Notre principal partenaire commercial et celui sans l'appui duquel l'Europe ne peut pas exister, une nation dont les fondamentaux démocratiques, politiques et sociaux sont très semblables aux nôtres, un peuple dont nous envions la rigueur et aimons brocarder la prétendue raideur, l'Allemagne reste malgré tout pour les Français, à l'exception de ceux de nos régions de l'Est, une grande inconnue. Après avoir présenté une histoire politique récente de l'Allemagne, ce dossier explore à partir de tableaux statistiques les originalités allemandes dans les domaines essentiels de l'économie et les compare point par point au modèle français :

- Grands équilibres des finances publiques (dépenses et déficits publics),
- Situation des entreprises et de l'emploi face au paradigme de la compétitivité (coût du travail et salaires, taux de chômage, prélèvements obligatoires sur les entreprises),
- Dialogue social (principes de l'autonomie tarifaire et de la cogestion),
- Droit du travail (licenciement, salaire minimum, droit de grève),
- Protection sociale (chômage, retraites et santé).
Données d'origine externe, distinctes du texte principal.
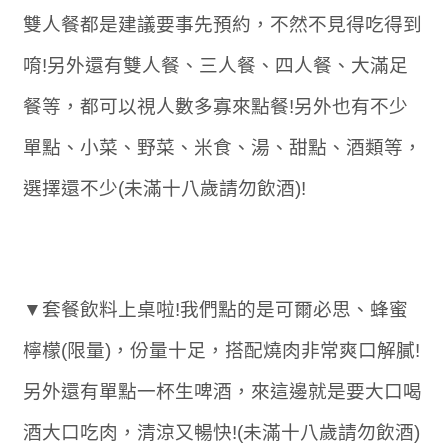
雙人餐都是建議要事先預約，不然不見得吃得到
唷!另外還有雙人餐、三人餐、四人餐、大滿足
餐等，都可以視人數多寡來點餐!另外也有不少
單點、小菜、野菜、米食、湯、甜點、酒類等，
選擇還不少(未滿十八歲請勿飲酒)!
▼套餐飲料上桌啦!我們點的是可爾必思、蜂蜜
檸檬(限量)，份量十足，搭配燒肉非常爽口解膩!
另外還有單點一杯生啤酒，來這邊就是要大口喝
酒大口吃肉，清涼又暢快!(未滿十八歲請勿飲酒)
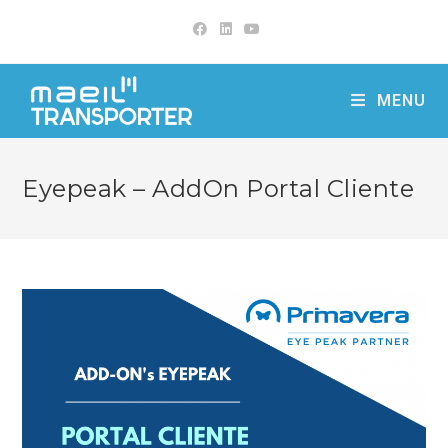
Skip
to
content
MENU
Eyepeak – AddOn Portal Cliente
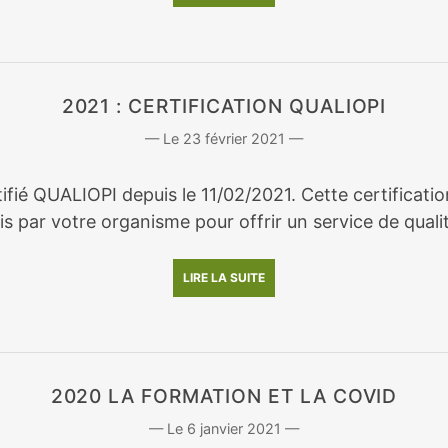
2021 : CERTIFICATION QUALIOPI
23 février 2021
rtifié QUALIOPI depuis le 11/02/2021. Cette certifica
s par votre organisme pour offrir un service de qualit
LIRE LA SUITE
2020 LA FORMATION ET LA COVID
6 janvier 2021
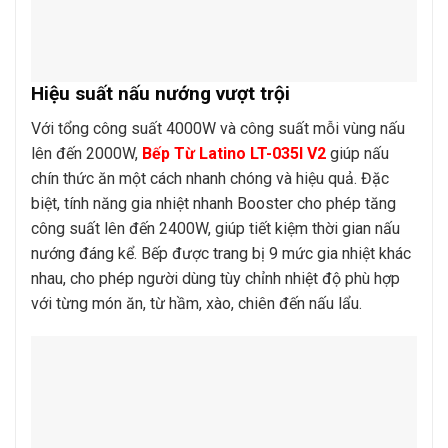
Hiệu suất nấu nướng vượt trội
Với tổng công suất 4000W và công suất mỗi vùng nấu
lên đến 2000W,
Bếp Từ Latino LT-035I V2
giúp nấu
chín thức ăn một cách nhanh chóng và hiệu quả. Đặc
biệt, tính năng gia nhiệt nhanh Booster cho phép tăng
công suất lên đến 2400W, giúp tiết kiệm thời gian nấu
nướng đáng kể. Bếp được trang bị 9 mức gia nhiệt khác
nhau, cho phép người dùng tùy chỉnh nhiệt độ phù hợp
với từng món ăn, từ hầm, xào, chiên đến nấu lẩu.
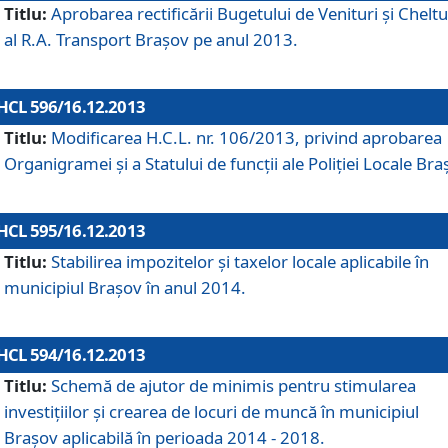
Titlu:
Aprobarea rectificării Bugetului de Venituri şi Cheltui
al R.A. Transport Braşov pe anul 2013.
HCL 596/16.12.2013
Titlu:
Modificarea H.C.L. nr. 106/2013, privind aprobarea
Organigramei şi a Statului de funcţii ale Poliţiei Locale Bra
HCL 595/16.12.2013
Titlu:
Stabilirea impozitelor şi taxelor locale aplicabile în
municipiul Braşov în anul 2014.
HCL 594/16.12.2013
Titlu:
Schemă de ajutor de minimis pentru stimularea
investiţiilor şi crearea de locuri de muncă în municipiul
Braşov aplicabilă în perioada 2014 - 2018.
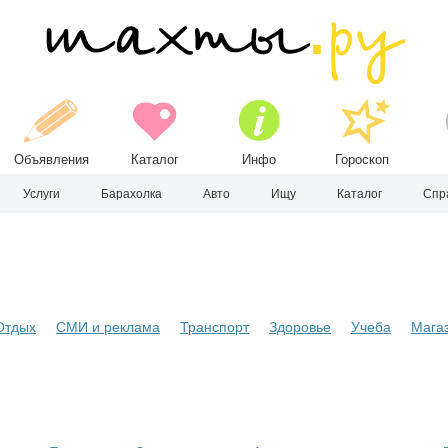
Объявления
Каталог
Инфо
Гороскоп
Услуги
Барахолка
Авто
Ищу
Каталог
Спр
Отдых
СМИ и реклама
Транспорт
Здоровье
Учеба
Мага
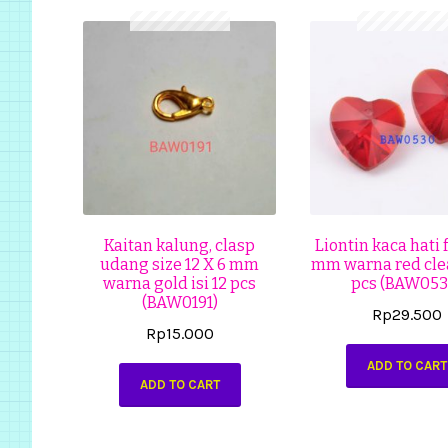
Kaitan kalung, clasp
Liontin kaca hati 
udang size 12 X 6 mm
mm warna red clea
warna gold isi 12 pcs
pcs (BAW053
(BAW0191)
Rp
29.500
Rp
15.000
ADD TO CART
ADD TO CART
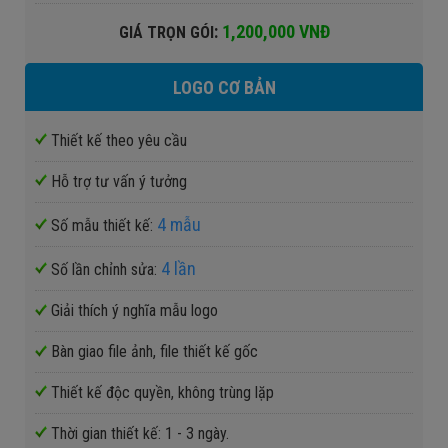
:
1,200,000 VNĐ
GIÁ TRỌN GÓI
LOGO CƠ BẢN
Thiết kế theo yêu cầu
Hỗ trợ tư vấn ý tưởng
4 mẫu
Số mẫu thiết kế:
4 lần
Số lần chỉnh sửa:
Giải thích ý nghĩa mẫu logo
Bàn giao file ảnh, file thiết kế gốc
Thiết kế độc quyền, không trùng lặp
Thời gian thiết kế: 1 - 3 ngày.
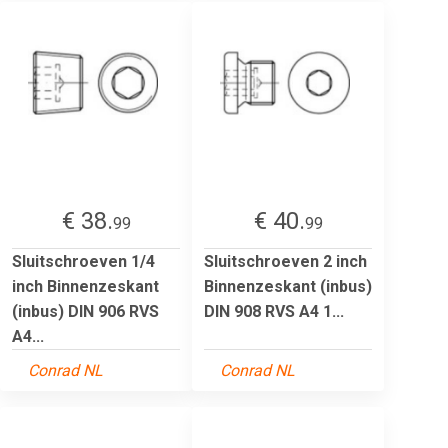
€ 38.
€ 40.
99
99
Sluitschroeven 1/4
Sluitschroeven 2 inch
inch Binnenzeskant
Binnenzeskant (inbus)
(inbus) DIN 906 RVS
DIN 908 RVS A4 1...
A4...
Conrad NL
Conrad NL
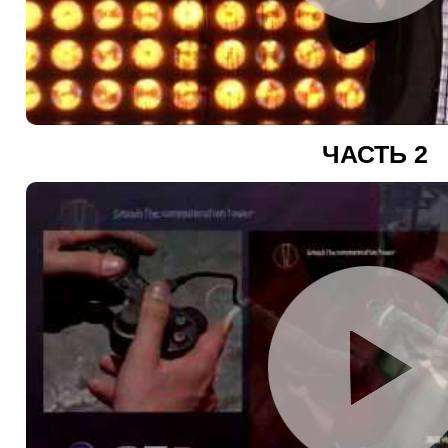
ЧАСТЬ 2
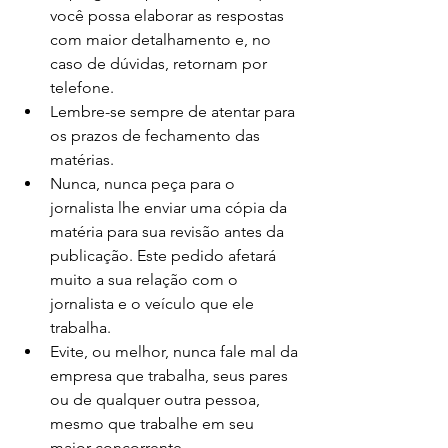
você possa elaborar as respostas 
com maior detalhamento e, no 
caso de dúvidas, retornam por 
telefone. 
Lembre-se sempre de atentar para 
os prazos de fechamento das 
matérias.
Nunca, nunca peça para o 
jornalista lhe enviar uma cópia da 
matéria para sua revisão antes da 
publicação. Este pedido afetará 
muito a sua relação com o 
jornalista e o veículo que ele 
trabalha.
Evite, ou melhor, nunca fale mal da 
empresa que trabalha, seus pares 
ou de qualquer outra pessoa, 
mesmo que trabalhe em seu 
maior concorrente.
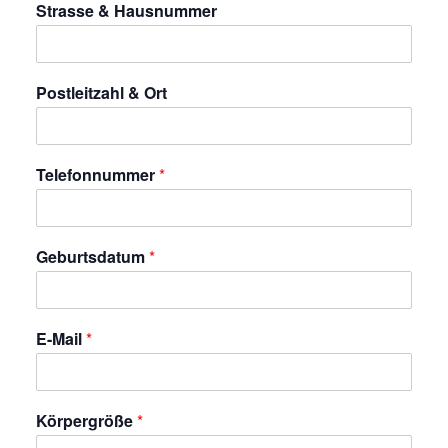
Strasse & Hausnummer
Postleitzahl & Ort
Telefonnummer
*
Geburtsdatum
*
E-Mail
*
Körpergröße
*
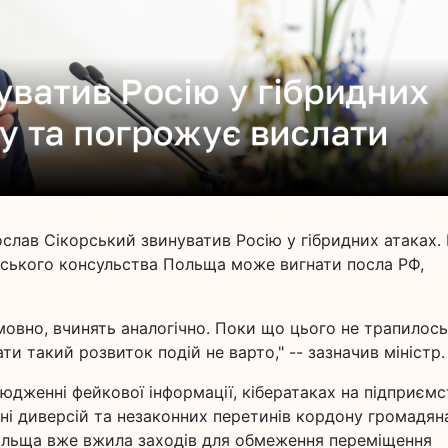
слав Сікорський звинуватив Росію у гібридних атаках. 
йського консульства Польща може вигнати посла РФ,
мовно, вчинять аналогічно. Поки що цього не трапилось
и такий розвиток подій не варто," -- зазначив міністр.
юдженні фейкової інформації, кібератаках на підприємс
нні диверсій та незаконних перетинів кордону громадя
 Польща вже вжила заходів для обмеження переміщення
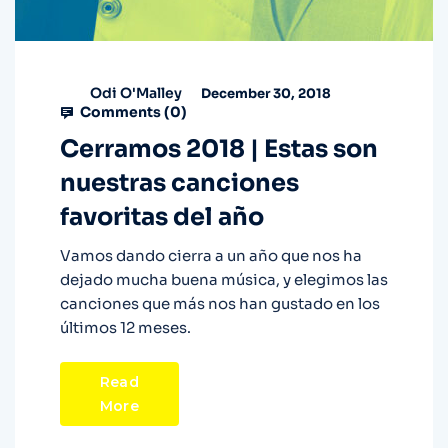
Odi O'Malley
December 30, 2018
Comments (
0
)
Cerramos 2018 | Estas son
nuestras canciones
favoritas del año
Vamos dando cierra a un año que nos ha
dejado mucha buena música, y elegimos las
canciones que más nos han gustado en los
últimos 12 meses.
Read
More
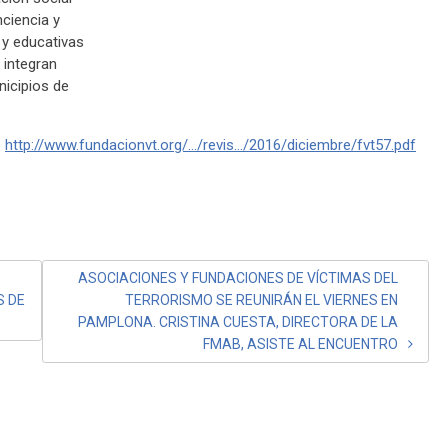
ciencia y
 y educativas
 integran
nicipios de
:
http://www.fundacionvt.org/…/revis…/2016/diciembre/fvt57.pdf
ASOCIACIONES Y FUNDACIONES DE VÍCTIMAS DEL
S DE
TERRORISMO SE REUNIRÁN EL VIERNES EN
PAMPLONA. CRISTINA CUESTA, DIRECTORA DE LA
FMAB, ASISTE AL ENCUENTRO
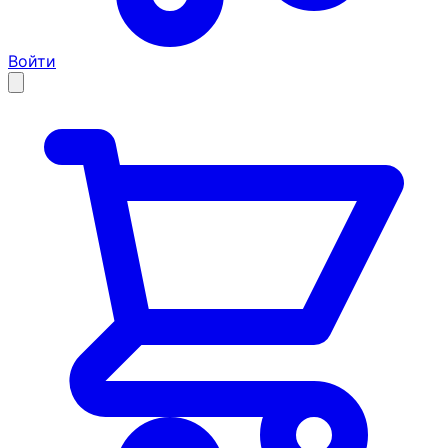
Войти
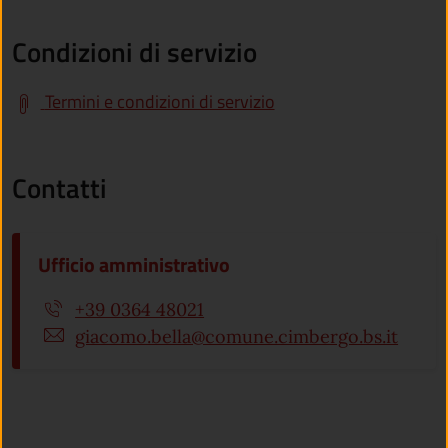
Condizioni di servizio
Termini e condizioni di servizio
Contatti
Ufficio amministrativo
+39 0364 48021
giacomo.bella@comune.cimbergo.bs.it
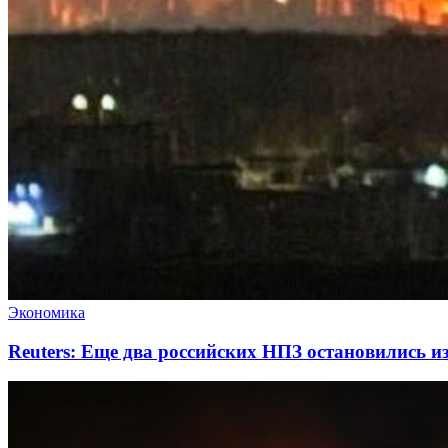
Экономика
Reuters: Еще два российских НПЗ остановились из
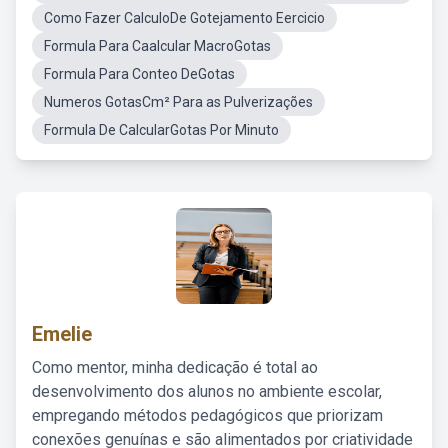
Como Fazer CalculoDe Gotejamento Eercicio
Formula Para Caalcular MacroGotas
Formula Para Conteo DeGotas
Numeros GotasCm² Para as Pulverizações
Formula De CalcularGotas Por Minuto
Emelie
Como mentor, minha dedicação é total ao
desenvolvimento dos alunos no ambiente escolar,
empregando métodos pedagógicos que priorizam
conexões genuínas e são alimentados por criatividade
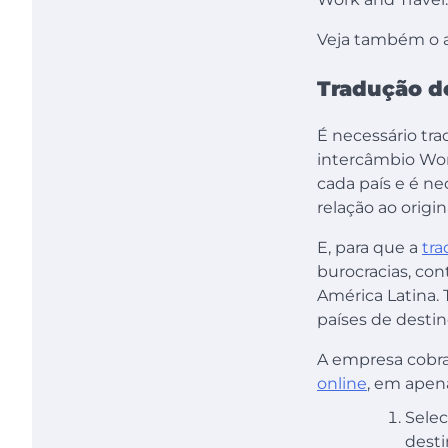
Veja também o a
Tradução d
É necessário tr
intercâmbio Wor
cada país e é n
relação ao origin
E, para que a
tr
burocracias, con
América Latina.
países de destin
A empresa cobra
online
, em apena
Selec
dest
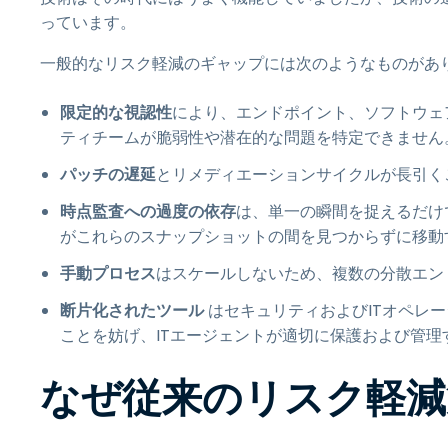
っています。
一般的なリスク軽減のギャップには次のようなものがあり
限定的な視認性
により、エンドポイント、ソフトウェ
ティチームが脆弱性や潜在的な問題を特定できません
パッチの遅延
とリメディエーションサイクルが長引く
時点監査への過度の依存
は、単一の瞬間を捉えるだけ
がこれらのスナップショットの間を見つからずに移動
手動プロセス
はスケールしないため、複数の分散エン
断片化されたツール
はセキュリティおよびITオペレ
ことを妨げ、ITエージェントが適切に保護および管理
なぜ従来のリスク軽減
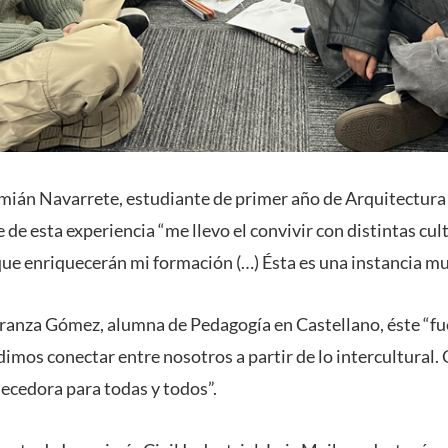
mián Navarrete, estudiante de primer año de Arquitectura 
de esta experiencia “me llevo el convivir con distintas cul
que enriquecerán mi formación (…) Ésta es una instancia m
ranza Gómez, alumna de Pedagogía en Castellano, éste “fu
imos conectar entre nosotros a partir de lo intercultural.
ecedora para todas y todos”.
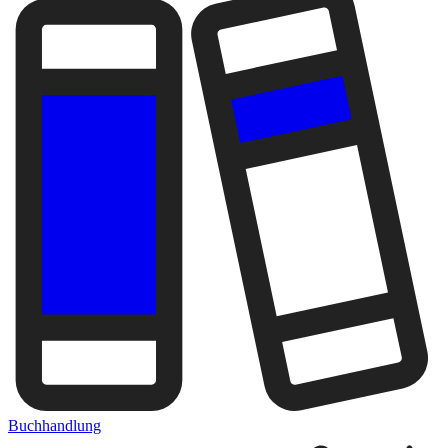
Buchhandlung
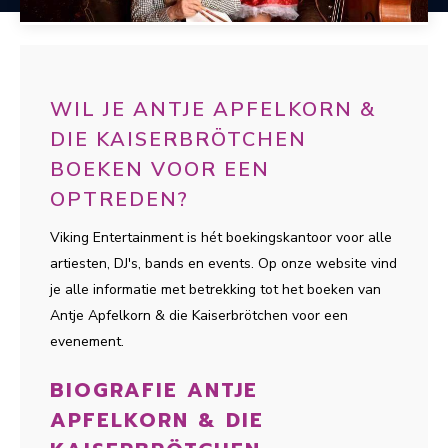
WIL JE ANTJE APFELKORN &
DIE KAISERBRÖTCHEN
BOEKEN VOOR EEN
OPTREDEN?
Viking Entertainment is hét boekingskantoor voor alle
artiesten, DJ's, bands en events. Op onze website vind
je alle informatie met betrekking tot het boeken van
Antje Apfelkorn & die Kaiserbrötchen voor een
evenement.
BIOGRAFIE ANTJE
APFELKORN & DIE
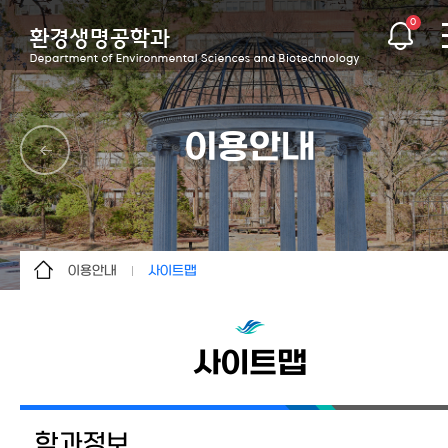
0
이용안내
이용안내
사이트맵
학과정보
사이트맵
학사정보
사이트맵
교수소개
커뮤니티
학과정보
대학원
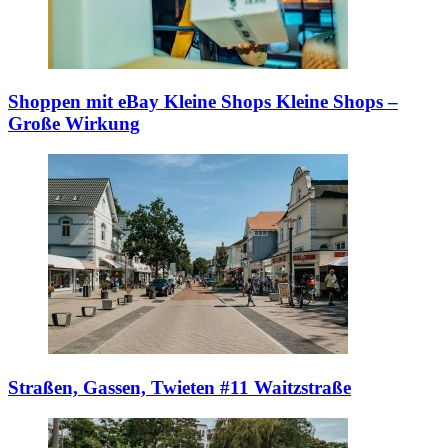
Shoppen mit eBay Kleine Shops
Kleine Shops –
Große Wirkung
Straßen, Gassen, Twieten #11
Waitzstraße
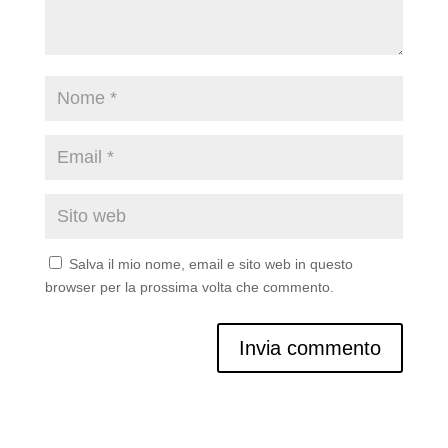
Salva il mio nome, email e sito web in questo
browser per la prossima volta che commento.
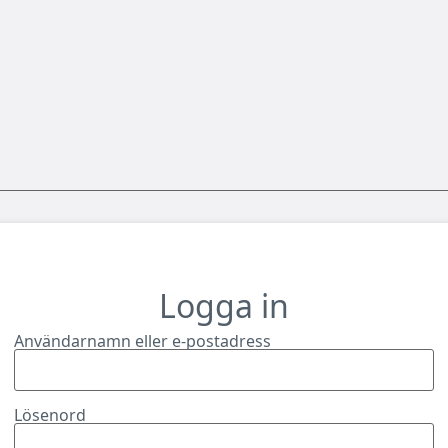
Logga in
Användarnamn eller e-postadress
Lösenord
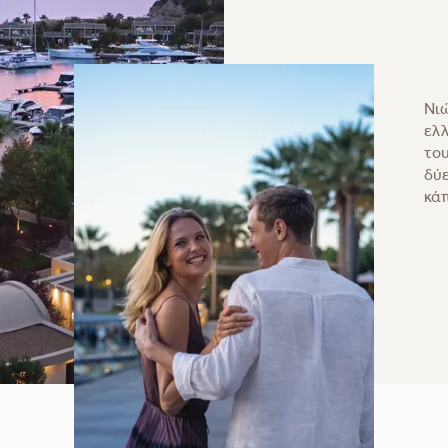
Νιώ
ελ
του
δύε
κάπ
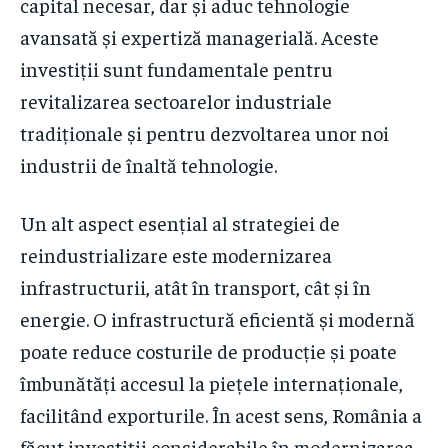
capital necesar, dar și aduc tehnologie
avansată și expertiză managerială. Aceste
investiții sunt fundamentale pentru
revitalizarea sectoarelor industriale
tradiționale și pentru dezvoltarea unor noi
industrii de înaltă tehnologie.
Un alt aspect esențial al strategiei de
reindustrializare este modernizarea
infrastructurii, atât în transport, cât și în
energie. O infrastructură eficientă și modernă
poate reduce costurile de producție și poate
îmbunătăți accesul la piețele internaționale,
facilitând exporturile. În acest sens, România a
făcut investiții considerabile în modernizarea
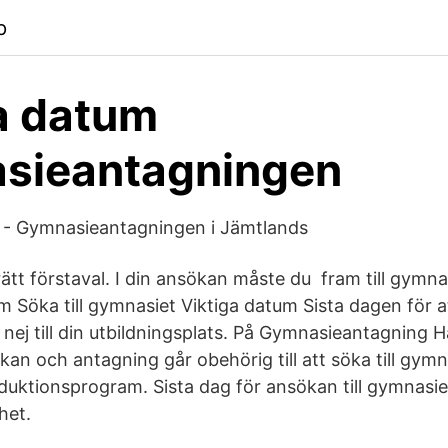
p
a datum
sieantagningen
? - Gymnasieantagningen i Jämtlands
j rätt förstaval. I din ansökan måste du fram till gymn
Söka till gymnasiet Viktiga datum Sista dagen för at
r nej till din utbildningsplats. På Gymnasieantagning 
kan och antagning går obehörig till att söka till gym
oduktionsprogram. Sista dag för ansökan till gymnasi
het.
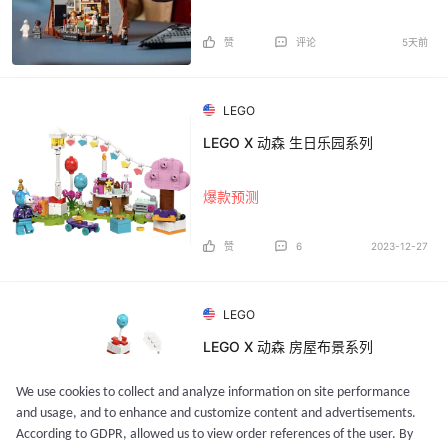
赞
评论
5天前
LEGO
LEGO X 动森 生日乐园系列
爆款预测
赞
6
2023-12-27
LEGO
LEGO X 动森 房屋布景系列
We use cookies to collect and analyze information on site performance
爆款预测
and usage, and to enhance and customize content and advertisements.
According to GDPR, allowed us to view order references of the user. By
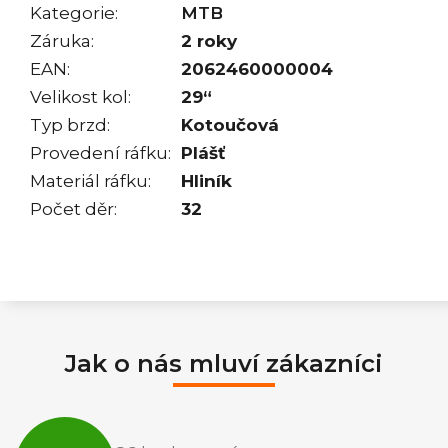
Kategorie
:
MTB
Záruka
:
2 roky
EAN
:
2062460000004
Velikost kol
:
29“
Typ brzd
:
Kotoučová
Provedení ráfku
:
Plášť
Materiál ráfku
:
Hliník
Počet děr
:
32
Jak o nás mluví zákazníci
Průměrné
hodnocení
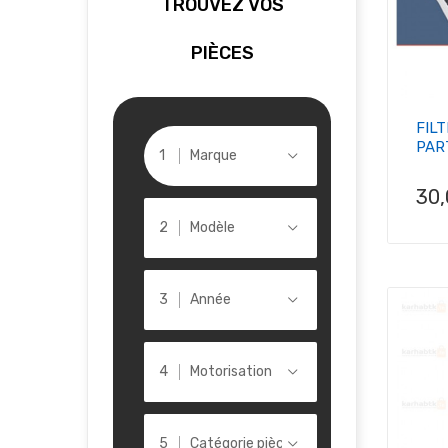
TROUVEZ VOS
PIÈCES
FIL
PART
Marque
Pri
30
Modèle
Année
Motorisation
Catégorie pièce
Réduire les divergences entre l'Allemagne et la France, pour quoi faire ? L'axe franco-allemand est d'abord une nécessité si l'on veut que naisse une Europe qui ne se limite pas à instituer un grand marché. C'est un grand pari. L'Allemagne y est-elle attachée ? Quoi qu'il en soit, l'Europe sociale, leitmotiv en France, est une ambition sur la réalisation de laquelle il ne faut pas se faire trop d'illusion. Il serait vain de vouloir importer, en France comme ailleurs, des systèmes, comme celui que l'on résume sous le terme de capitalisme rhénan, qui sont dépendants de ces traditions et d'un système juridique parfaitement original. En ce sens l'Europe sociale ne peut pas signifier une harmonisation des législations. Le principe européen de subsidiarité (c'est-à-dire la compétence des États membres pour tout ce qui n'est pas expressément réglé par les Traités) continuera à régner en maître.

Il n'en reste pas moins que la France aurait tout intérêt à s'inspirer de grands principes suivis outre-Rhin. Trois d'entre eux méritent d'être cités : compétitivité, limitation du rôle de l'État et de la loi en tant que norme nationale uniforme, rigueur budgétaire. En particulier, limiter le rôle de l'État nous paraît essentiel. Il s'agit, d'une part de laisser davantage d'autonomie aux partenaires sociaux en cessant d'interférer en permanence dans leurs négociations. D'autre part la France doit se séparer de réflexes jacobins et centralisateurs aboutissant à tout régir par des lois uniformes et rigides.